NEW YORK — As the ballet world moves to distance itself ever further from its past, it leaves behind the playfulness that once made evenings at the ballet so much fun.
With their swaying melodies, outlandish plots and gleefully unselfconscious erotic fantasies, the old repertory favorites are cast aside like broken toys.
Fortunately, this dereliction is not the end of the story. It leaves the field open for those shameless opportunists, the drag artists of Les Ballets Trockadero de Monte Carlo, who have another two weeks to go in their hilarious holiday season at the Joyce Theater.
Like scavengers (or rescuers?), these male ballerinas and their cocky cavaliers swoop down gathering neglected ballets such as “Walpurgisnacht” and “Harlequinade” and pressing them to their hairy bosoms. And speaking of hairy bosoms — why, you may ask, are the veiled Nymphs in this “Walpurgisnacht” the only ones who could use a wax, while the Fauns appear boyishly smooth — even cool — as they rock ’n’ roll behind Olga Supphozova? The Trocks have a method that involves turning gender roles topsy-turvy.
Their latest acquisition, the bacchanal from Gounod’s opera “Faust,” is a natural for them, since drunken enthusiasm is what the Trocks bring to everything, from the arch classicism of “Raymonda’s Wedding” to the Romantic transports of “Le Lac des Cygnes” to the athletic posturing of “Le Corsaire.” In their meaty hands, “Chopiniana” is a prelude to mayhem, and delicate “La Vivandière” is also an orgy.
Still “Walpurgisnacht” seems like an especially ambitious undertaking. In “Walpurgisnacht,” choreographer Leonid Lavrovsky deploys a small army of mythological characters, who frolic before a moonlit temple in elaborately layered scenes. Some of these voluptuaries lose their bunches of grapes, eager to assume receptive positions on the floor. For the hard-working soloists, however — golden-hued Bacchus and Bacchante; and horned Pan and Panette — robust intrigues do not translate into opportunities to lie down. “Walpurgisnacht” remains a demanding technical and stylistic showcase, even in this crazed edition staged and tweaked by Elena Kunikova. The Trocks’ production is a triumph of madcap energy.
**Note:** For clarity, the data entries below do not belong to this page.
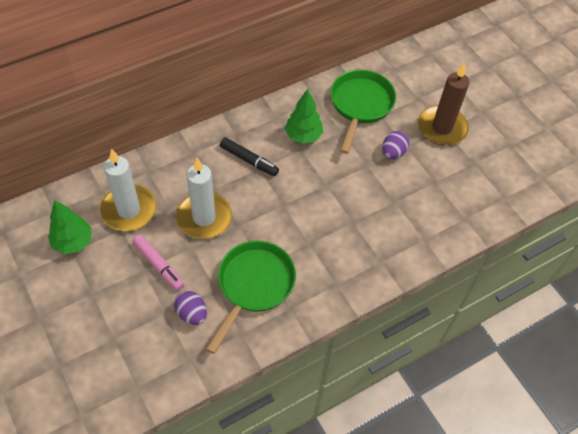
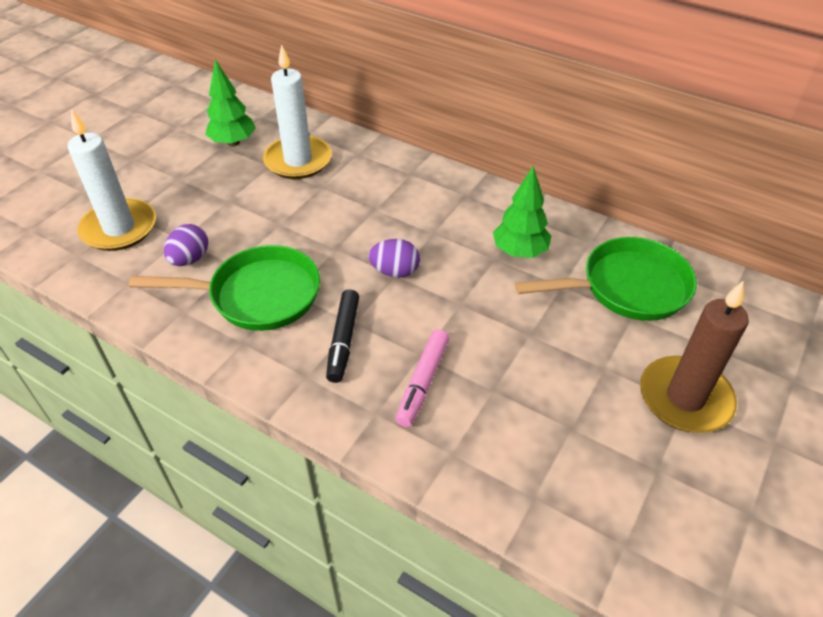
camera: 65 degrees right, 10 degrees down
pink marker [133,234,185,291] -> pink marker moved to [396,329,449,427]
white candle [176,158,232,239] -> white candle moved to [67,109,156,251]
black marker [220,137,279,176] -> black marker moved to [326,289,359,383]
purple egg [382,131,409,159] -> purple egg moved to [368,239,420,278]

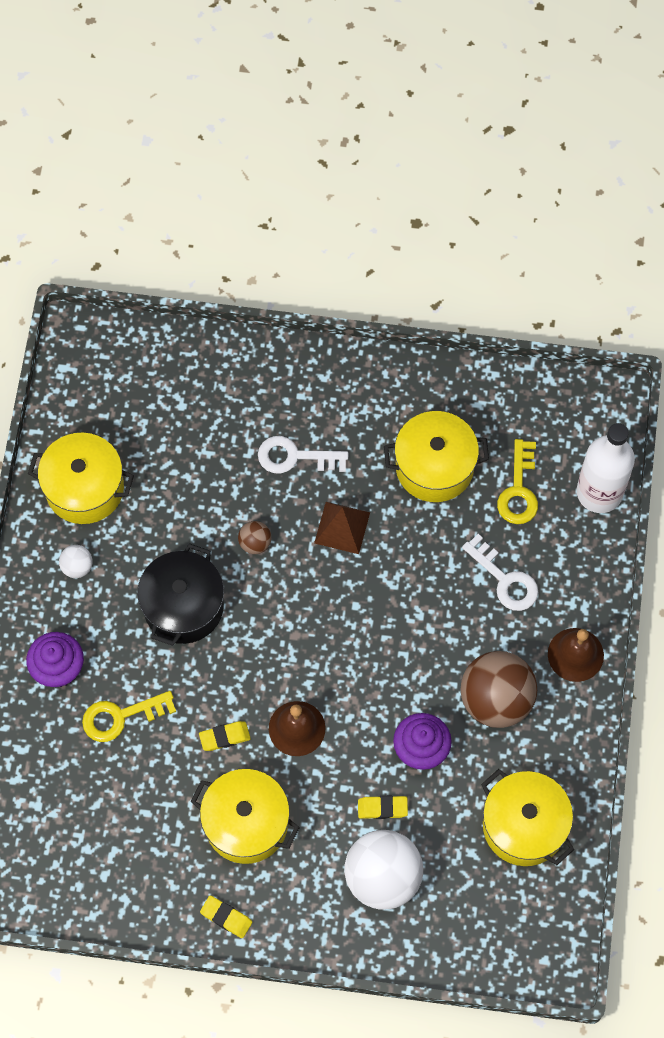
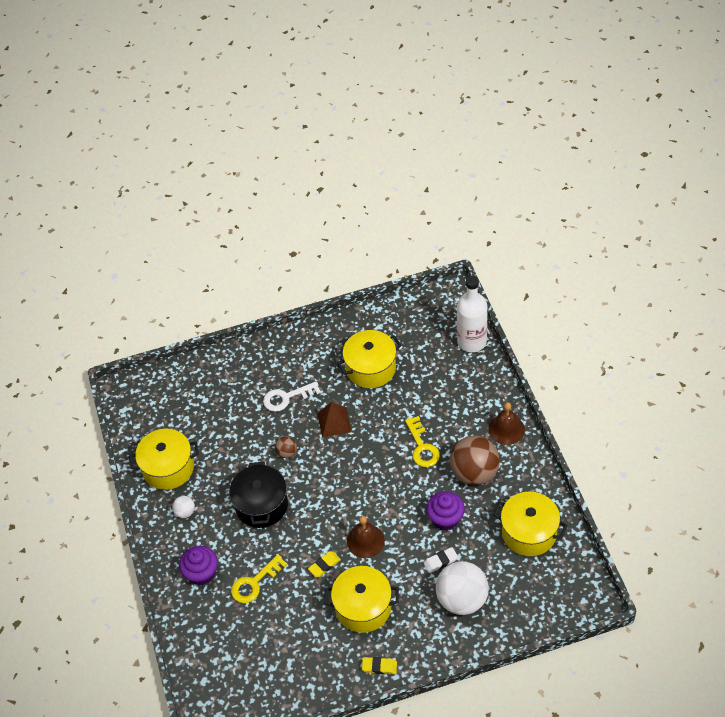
camera: 20 degrees left, 15 degrees down
yellow eraser [358,796,408,819] -> white eraser [424,547,458,573]
white key [462,534,538,611] -> none
yellow key [497,439,538,524] -> yellow key moved to [405,416,440,467]

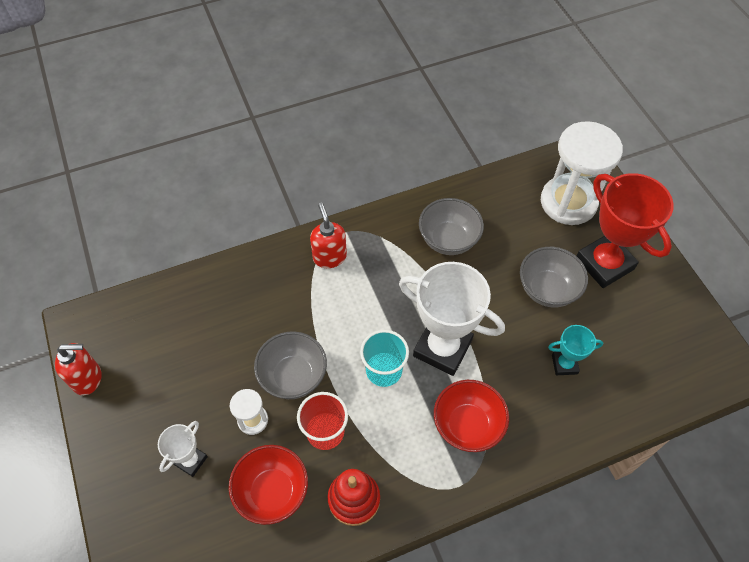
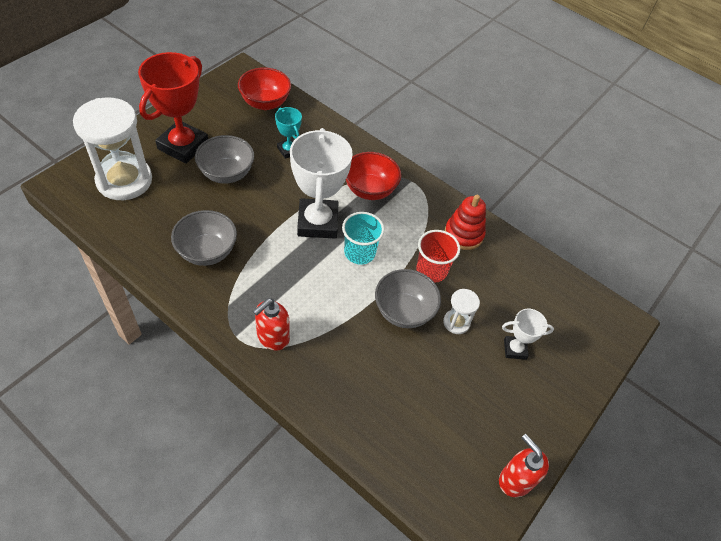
camera: 125 degrees left, 5 degrees down
red bowl [229,445,308,525] -> red bowl moved to [238,67,291,110]

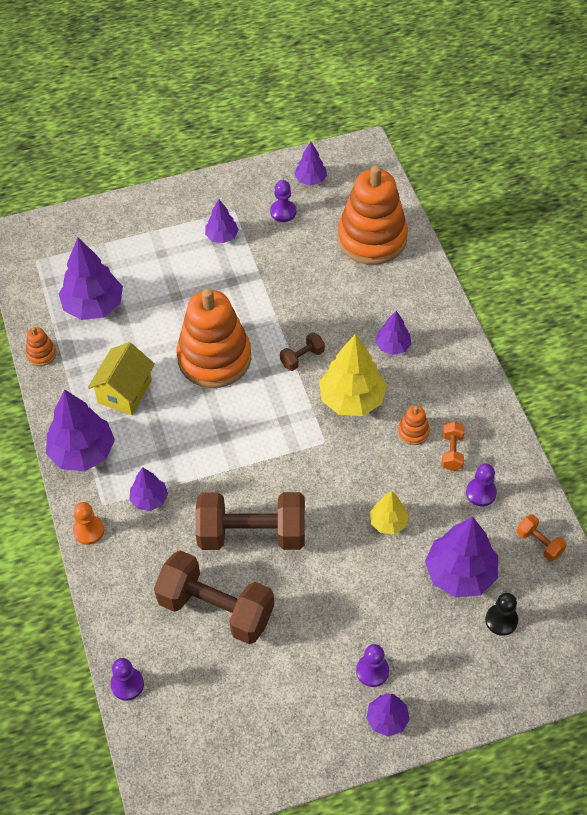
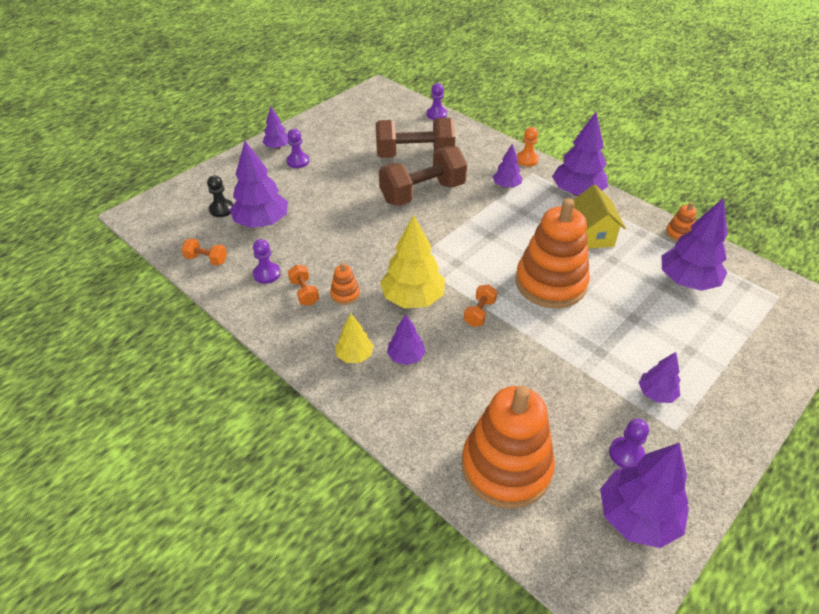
camera: 150 degrees right, 10 degrees down
brown dumbbell [280,332,325,371] -> orange dumbbell [464,285,497,327]
purple tree [294,142,327,186] -> purple tree [600,443,689,548], size x1.82
yellow tree [370,491,409,534] -> yellow tree moved to [335,313,374,363]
Backpedaling furiously away from the era of Soviet beefcake, the Trocks return us to a gentler and more knowing time in the Pas d’Action from “Harlequinade.” Here neither the one obvious joke — ballerinas who acknowledge they are taller than their cavaliers and gamely shoulder them in lifts — nor the winking intimacies of Lariska Dumbchenko, as an especially flirtatious Columbine, and not even the addition of a gonoidal tenor aria can dispel this ballet’s atmosphere of mystery. Cleaned up and presented by a “straight” ballet company, this evocation of commedia dell’arte Venice would be as magical and compelling as ever. The Trock’s bulls-eye skewering of Merce Cunningham and John Cage, in their pants-wettingly funny “Patterns in Space,” proves that classical ballet is not the issue — any form of high-falutin’ theatrical art is ripe for satire.
So are the Trocks behind the times — or ahead of them in salvaging classical ballet’s past?
Les Ballets Trockadero de Monte Carlo
Where: The Joyce Theater, 175 Eighth Ave. at 19th Street, New york
When: Through Jan. 2, 2011 Tuesdays, Wednesdays and Sundays at 7:30 p.m., and Thursdays to Saturdays at 8 p.m., with matinees Sundays at 3 p.m. There will be additional matinees Friday at 3 p.m., and Dec. 31 at 5 p.m., but no performances Saturday, Dec. 31 or Jan. 1, 2011.